⟨

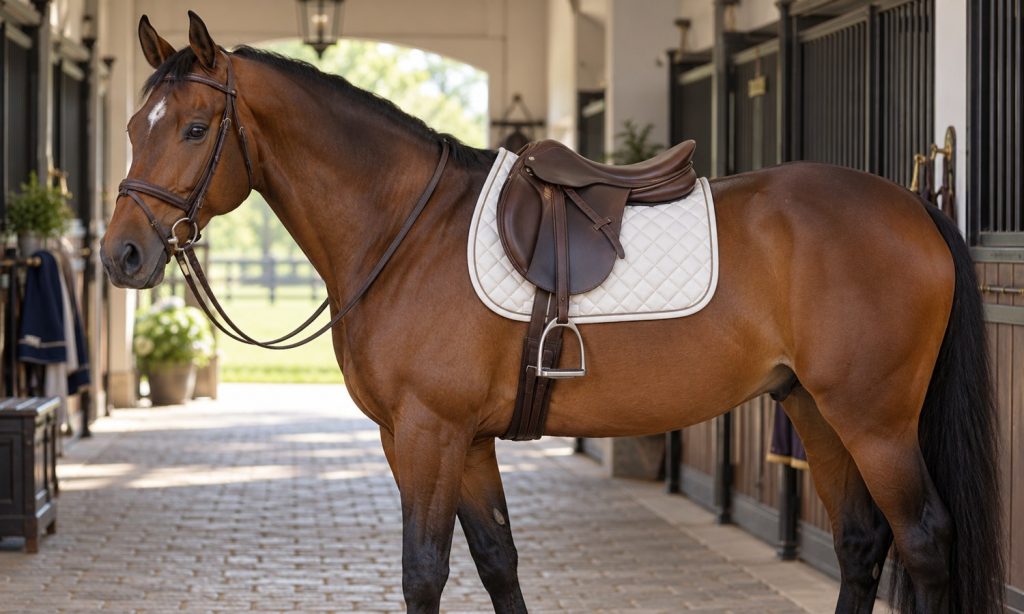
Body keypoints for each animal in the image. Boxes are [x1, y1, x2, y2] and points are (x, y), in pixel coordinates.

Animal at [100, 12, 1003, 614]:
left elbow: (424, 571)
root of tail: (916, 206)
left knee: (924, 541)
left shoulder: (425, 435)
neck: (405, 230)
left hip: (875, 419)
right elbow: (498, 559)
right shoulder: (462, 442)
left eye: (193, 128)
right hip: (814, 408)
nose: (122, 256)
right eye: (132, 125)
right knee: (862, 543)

⟩
⟨

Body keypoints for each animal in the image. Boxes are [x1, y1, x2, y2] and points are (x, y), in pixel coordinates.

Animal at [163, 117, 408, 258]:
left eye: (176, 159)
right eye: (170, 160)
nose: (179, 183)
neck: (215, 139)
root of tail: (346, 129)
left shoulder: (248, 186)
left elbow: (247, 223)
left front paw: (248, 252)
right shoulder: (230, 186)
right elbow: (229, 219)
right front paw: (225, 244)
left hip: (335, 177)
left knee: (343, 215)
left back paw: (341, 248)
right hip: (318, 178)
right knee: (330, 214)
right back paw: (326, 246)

⟩

_What you will do:_ Above are the records; from them, give again exactly the lines from the one containing "nose: (179, 183)" through the one containing "right back paw: (326, 246)", both included.

_Response area:_
nose: (179, 183)
neck: (215, 139)
root of tail: (346, 129)
left shoulder: (248, 186)
left elbow: (247, 223)
left front paw: (248, 252)
right shoulder: (230, 186)
right elbow: (229, 219)
right front paw: (225, 244)
left hip: (335, 177)
left knee: (343, 215)
left back paw: (341, 248)
right hip: (318, 178)
right knee: (330, 214)
right back paw: (326, 246)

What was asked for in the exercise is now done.